In the first cohort, 46 patients with locally advanced or metastatic cancer EGFRNSCLC negative for mutant T790M with acquisition MEET amplifications after ≥ 1 first- or second-generation ITK EGFR were treated with osimertinib 80 mg once daily and 600 mg daily savolitinib, the latter being a potent oral MET-TKI and highly selective. Patients in this cohort were 18 years of age and older and had a WHO performance index of 0 to 1; they were also recruited based on the results of fluorescence in situ hybridization tests (FISH), NGS or local immunohistochemistry (IHC) for MEET positivity. Criteria for MEET positivity differs between FISH (MEET gene copy ≥5 or METICEP7 ratio ≥2), NGS (≥20% of tumor cells, ≥200x depth of sequencing coverage, and ≥1.8 Log2 baduming a tumor fraction of 50%) and IHC (+3 in ≥50% of tumor cells).

The median age was 59 years (range: 41-92), 67% (n = 31) were women and 80% (n = 37) were Asian patients. The majority of patients (67%) had previously received an EGFR-directed treatment line.

The primary endpoint of the two cohorts was safety and tolerability; the secondary endpoints were the badessment of antitumor activity – overall response rate (ORR), response time (DOR), and response time, as badessed by RECIST criteria v1.1.

The results showed that the ORR with the combination was 52%, all composed of partial responses (PR). In addition, the median DOR was 7.1 months and the median time to response was 43 days (range: 40-43). Thirty-five percent (n = 16) of patients had stable disease (DS) and 7% (n = 3) had progression disease (SD); 3 patients were not evaluable.

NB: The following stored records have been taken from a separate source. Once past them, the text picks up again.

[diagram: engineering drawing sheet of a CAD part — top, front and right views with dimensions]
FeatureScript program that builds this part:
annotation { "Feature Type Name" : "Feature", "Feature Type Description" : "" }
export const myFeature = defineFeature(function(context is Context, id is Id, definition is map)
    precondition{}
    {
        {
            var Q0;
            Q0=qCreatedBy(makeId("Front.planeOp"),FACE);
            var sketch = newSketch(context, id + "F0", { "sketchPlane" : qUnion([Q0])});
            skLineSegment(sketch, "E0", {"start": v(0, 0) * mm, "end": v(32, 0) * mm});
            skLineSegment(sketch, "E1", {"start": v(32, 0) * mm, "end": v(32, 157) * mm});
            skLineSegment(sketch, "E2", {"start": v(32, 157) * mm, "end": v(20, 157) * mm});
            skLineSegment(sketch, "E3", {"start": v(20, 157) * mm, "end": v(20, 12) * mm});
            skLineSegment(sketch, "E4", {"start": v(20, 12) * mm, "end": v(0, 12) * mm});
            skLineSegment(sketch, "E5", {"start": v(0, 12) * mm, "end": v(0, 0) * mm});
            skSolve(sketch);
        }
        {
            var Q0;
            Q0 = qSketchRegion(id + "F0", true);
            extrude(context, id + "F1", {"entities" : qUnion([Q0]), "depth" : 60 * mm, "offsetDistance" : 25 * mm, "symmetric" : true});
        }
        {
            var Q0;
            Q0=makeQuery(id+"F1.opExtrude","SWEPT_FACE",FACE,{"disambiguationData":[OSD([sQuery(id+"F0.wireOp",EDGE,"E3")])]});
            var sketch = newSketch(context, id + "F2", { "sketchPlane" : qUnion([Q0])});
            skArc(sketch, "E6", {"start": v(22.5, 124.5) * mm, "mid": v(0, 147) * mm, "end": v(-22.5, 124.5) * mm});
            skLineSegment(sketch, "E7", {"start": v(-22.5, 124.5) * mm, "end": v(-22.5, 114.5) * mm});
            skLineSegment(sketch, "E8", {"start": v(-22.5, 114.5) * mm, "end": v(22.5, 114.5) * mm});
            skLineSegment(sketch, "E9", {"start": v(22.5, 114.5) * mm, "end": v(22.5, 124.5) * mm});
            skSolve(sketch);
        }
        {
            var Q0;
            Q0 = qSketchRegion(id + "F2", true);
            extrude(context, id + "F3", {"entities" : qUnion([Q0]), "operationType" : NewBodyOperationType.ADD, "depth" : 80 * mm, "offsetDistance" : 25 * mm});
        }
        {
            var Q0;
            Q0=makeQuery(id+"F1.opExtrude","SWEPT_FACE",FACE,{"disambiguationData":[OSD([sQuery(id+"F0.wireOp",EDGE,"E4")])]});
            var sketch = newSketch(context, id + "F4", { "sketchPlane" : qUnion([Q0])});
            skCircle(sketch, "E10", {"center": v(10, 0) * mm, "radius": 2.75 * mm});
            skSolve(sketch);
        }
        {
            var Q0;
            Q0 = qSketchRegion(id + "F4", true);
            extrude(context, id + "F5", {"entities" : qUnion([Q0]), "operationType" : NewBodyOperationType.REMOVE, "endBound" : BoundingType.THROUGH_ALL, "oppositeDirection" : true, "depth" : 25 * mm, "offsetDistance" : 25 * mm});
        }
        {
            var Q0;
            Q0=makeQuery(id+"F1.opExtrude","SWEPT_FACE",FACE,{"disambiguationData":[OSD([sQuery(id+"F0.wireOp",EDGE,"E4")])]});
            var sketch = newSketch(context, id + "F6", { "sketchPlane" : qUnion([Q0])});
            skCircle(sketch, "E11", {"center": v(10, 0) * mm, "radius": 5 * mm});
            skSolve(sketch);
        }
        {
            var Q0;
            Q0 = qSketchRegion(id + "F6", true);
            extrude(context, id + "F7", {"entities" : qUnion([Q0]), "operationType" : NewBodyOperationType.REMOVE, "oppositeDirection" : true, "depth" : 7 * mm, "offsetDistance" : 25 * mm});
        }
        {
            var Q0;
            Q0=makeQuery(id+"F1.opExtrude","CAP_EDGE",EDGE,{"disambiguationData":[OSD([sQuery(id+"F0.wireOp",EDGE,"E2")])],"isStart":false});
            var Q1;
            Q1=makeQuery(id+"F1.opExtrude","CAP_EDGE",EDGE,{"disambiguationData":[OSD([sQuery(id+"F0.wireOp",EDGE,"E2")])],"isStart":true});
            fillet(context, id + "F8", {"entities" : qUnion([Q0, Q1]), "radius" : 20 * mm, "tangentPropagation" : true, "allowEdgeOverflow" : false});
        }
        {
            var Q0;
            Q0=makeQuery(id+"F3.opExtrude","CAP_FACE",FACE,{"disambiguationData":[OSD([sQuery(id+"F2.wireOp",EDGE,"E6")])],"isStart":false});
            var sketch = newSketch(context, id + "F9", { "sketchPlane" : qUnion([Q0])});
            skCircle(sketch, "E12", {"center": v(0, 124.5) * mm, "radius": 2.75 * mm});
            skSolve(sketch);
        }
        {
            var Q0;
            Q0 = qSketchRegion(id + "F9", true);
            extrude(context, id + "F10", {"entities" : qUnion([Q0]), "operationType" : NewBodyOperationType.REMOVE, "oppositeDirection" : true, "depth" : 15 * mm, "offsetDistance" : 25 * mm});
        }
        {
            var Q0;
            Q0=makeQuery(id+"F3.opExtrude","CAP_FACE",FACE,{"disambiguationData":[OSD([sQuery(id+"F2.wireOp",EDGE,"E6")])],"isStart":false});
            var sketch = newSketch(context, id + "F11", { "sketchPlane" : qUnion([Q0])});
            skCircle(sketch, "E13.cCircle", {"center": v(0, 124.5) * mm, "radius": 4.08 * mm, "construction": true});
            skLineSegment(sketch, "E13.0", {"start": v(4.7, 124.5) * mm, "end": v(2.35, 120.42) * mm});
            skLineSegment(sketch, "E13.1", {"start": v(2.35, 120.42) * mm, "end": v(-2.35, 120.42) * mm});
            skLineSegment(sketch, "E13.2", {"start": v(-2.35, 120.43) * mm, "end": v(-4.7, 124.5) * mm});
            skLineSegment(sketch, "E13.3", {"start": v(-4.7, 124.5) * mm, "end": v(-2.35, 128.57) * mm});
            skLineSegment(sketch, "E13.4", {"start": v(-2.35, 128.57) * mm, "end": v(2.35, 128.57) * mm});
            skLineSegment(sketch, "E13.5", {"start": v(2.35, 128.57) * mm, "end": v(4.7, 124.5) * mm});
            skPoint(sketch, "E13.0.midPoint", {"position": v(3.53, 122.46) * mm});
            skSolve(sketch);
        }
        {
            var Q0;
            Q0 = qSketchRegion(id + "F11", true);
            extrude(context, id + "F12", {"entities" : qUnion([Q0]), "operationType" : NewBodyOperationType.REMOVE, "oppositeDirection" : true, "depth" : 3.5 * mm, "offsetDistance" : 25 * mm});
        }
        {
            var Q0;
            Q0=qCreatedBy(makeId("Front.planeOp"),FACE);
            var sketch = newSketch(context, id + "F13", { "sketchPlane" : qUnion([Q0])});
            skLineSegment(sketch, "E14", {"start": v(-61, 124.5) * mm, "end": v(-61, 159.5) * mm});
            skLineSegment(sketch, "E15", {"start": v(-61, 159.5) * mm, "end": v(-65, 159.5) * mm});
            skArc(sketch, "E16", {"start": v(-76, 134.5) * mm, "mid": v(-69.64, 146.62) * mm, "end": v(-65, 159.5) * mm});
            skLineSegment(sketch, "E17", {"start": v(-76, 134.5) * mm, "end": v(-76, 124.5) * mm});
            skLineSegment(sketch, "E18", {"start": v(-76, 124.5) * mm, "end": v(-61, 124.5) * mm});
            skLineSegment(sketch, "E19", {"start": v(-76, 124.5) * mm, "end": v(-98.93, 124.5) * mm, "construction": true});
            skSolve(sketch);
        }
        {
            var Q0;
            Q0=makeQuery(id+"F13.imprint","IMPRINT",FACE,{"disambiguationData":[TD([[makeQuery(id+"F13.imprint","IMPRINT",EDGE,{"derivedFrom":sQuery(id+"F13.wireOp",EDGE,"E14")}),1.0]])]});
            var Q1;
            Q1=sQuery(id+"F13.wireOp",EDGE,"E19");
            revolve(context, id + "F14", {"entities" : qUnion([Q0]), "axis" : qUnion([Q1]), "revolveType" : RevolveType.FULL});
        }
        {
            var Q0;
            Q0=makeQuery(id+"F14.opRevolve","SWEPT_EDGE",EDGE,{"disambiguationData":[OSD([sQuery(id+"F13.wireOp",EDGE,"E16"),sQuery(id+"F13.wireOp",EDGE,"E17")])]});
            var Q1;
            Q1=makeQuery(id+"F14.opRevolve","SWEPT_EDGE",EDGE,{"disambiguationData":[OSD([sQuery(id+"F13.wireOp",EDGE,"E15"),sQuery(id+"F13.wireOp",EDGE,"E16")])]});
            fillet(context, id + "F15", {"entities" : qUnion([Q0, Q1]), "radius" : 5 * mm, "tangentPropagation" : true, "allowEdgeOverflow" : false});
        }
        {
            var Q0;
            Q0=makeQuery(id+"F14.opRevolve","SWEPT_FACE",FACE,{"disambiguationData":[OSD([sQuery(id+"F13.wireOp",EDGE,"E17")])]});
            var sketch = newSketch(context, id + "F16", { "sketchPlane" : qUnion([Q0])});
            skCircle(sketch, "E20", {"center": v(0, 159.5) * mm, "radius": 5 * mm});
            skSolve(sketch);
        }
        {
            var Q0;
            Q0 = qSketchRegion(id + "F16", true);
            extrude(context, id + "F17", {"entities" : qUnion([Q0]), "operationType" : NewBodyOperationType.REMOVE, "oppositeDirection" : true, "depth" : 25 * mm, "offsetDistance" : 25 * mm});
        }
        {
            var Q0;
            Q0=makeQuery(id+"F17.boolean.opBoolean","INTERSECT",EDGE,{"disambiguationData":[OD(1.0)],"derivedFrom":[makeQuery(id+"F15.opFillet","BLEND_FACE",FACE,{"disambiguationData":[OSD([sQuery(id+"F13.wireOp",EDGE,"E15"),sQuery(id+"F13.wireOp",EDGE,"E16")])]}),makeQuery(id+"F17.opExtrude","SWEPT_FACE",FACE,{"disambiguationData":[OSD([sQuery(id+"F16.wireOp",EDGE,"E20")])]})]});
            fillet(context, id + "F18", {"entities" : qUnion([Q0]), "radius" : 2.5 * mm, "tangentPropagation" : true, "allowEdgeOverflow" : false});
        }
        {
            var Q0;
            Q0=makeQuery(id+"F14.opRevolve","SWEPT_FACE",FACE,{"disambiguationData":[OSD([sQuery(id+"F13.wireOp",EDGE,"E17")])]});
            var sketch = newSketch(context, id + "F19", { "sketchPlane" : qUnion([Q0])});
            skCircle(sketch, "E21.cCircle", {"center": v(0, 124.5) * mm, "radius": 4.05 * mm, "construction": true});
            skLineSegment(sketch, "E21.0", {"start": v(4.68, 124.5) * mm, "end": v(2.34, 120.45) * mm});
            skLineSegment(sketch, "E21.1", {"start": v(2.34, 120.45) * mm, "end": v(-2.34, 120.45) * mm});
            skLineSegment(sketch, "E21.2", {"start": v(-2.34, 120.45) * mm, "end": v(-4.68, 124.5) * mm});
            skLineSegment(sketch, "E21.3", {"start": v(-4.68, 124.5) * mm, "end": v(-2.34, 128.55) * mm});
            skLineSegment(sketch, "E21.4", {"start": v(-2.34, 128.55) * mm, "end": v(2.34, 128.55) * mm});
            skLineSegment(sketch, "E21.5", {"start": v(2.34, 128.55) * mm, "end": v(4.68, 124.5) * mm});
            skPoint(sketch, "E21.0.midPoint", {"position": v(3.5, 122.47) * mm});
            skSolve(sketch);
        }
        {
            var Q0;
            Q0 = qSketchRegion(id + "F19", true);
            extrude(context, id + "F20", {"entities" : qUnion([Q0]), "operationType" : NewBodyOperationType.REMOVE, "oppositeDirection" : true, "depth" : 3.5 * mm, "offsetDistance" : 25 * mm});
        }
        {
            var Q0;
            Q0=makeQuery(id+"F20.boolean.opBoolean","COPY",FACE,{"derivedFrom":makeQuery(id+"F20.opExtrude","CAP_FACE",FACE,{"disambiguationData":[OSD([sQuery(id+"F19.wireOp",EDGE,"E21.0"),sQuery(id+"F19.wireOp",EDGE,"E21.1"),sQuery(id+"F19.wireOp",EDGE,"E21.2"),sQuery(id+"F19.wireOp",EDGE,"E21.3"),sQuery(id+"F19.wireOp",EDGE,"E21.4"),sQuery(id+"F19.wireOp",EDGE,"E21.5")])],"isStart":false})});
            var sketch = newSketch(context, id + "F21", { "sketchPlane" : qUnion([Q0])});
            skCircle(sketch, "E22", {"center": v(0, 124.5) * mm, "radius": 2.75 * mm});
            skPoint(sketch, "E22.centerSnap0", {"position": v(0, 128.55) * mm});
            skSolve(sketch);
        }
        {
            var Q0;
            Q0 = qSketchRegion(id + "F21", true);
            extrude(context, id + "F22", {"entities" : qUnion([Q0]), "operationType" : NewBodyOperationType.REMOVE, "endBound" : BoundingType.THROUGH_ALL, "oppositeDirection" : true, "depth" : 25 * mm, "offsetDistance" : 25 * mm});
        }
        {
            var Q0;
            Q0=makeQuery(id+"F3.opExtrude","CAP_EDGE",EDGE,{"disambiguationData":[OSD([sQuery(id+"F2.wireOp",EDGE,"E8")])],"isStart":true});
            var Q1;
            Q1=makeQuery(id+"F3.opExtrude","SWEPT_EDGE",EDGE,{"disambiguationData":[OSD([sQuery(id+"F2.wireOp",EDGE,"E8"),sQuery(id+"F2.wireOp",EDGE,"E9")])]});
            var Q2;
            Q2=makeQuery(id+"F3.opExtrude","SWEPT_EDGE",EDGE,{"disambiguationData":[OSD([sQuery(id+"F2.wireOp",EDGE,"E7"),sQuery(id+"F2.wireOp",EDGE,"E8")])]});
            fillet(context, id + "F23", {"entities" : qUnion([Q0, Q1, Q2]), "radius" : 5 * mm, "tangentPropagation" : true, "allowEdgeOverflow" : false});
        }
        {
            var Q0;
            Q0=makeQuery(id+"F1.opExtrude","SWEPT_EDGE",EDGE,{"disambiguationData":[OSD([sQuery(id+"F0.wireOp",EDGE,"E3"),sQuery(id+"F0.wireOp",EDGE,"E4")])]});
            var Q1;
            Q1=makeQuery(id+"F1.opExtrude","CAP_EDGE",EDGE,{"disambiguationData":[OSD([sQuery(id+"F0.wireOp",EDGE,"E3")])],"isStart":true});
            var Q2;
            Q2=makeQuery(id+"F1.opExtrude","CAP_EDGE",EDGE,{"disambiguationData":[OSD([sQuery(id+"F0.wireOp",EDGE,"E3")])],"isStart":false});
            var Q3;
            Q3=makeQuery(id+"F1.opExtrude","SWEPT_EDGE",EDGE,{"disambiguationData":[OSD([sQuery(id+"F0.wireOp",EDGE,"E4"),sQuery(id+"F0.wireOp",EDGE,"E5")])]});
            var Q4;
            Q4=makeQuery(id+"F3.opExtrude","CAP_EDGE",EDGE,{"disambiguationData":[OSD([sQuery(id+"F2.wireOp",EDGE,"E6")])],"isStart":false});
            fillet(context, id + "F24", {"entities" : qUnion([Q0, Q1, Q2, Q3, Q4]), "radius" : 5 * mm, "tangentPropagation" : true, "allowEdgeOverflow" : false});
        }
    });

In terms of safety, the most common adverse events (≥ 20%) were: nausea (n = 17), diarrhea (n = 14), fatigue (n = 13), decreased heart rate (n = 17), appetite (n = 13), pyrexia (n = 12) and vomiting (n = 10). Grade 3/4 AEs were increases in aspartate aminotransferase (n = 4), decreased neutrophil count (n = 4), fatigue (n = 3), pain (n = 4), = 3), vomiting (n = 2), rash (n = 2). ), nausea (n = 2), decreased white blood cell count (n = 1), and peripheral edema (n = 1).

Sixteen patients stopped treatment with the badociation because of adverse effects. There were 2 deaths related to adverse events; one was due to acute kidney injury potentially related to savolitinib and one to pneumonia considered unrelated to the badociation.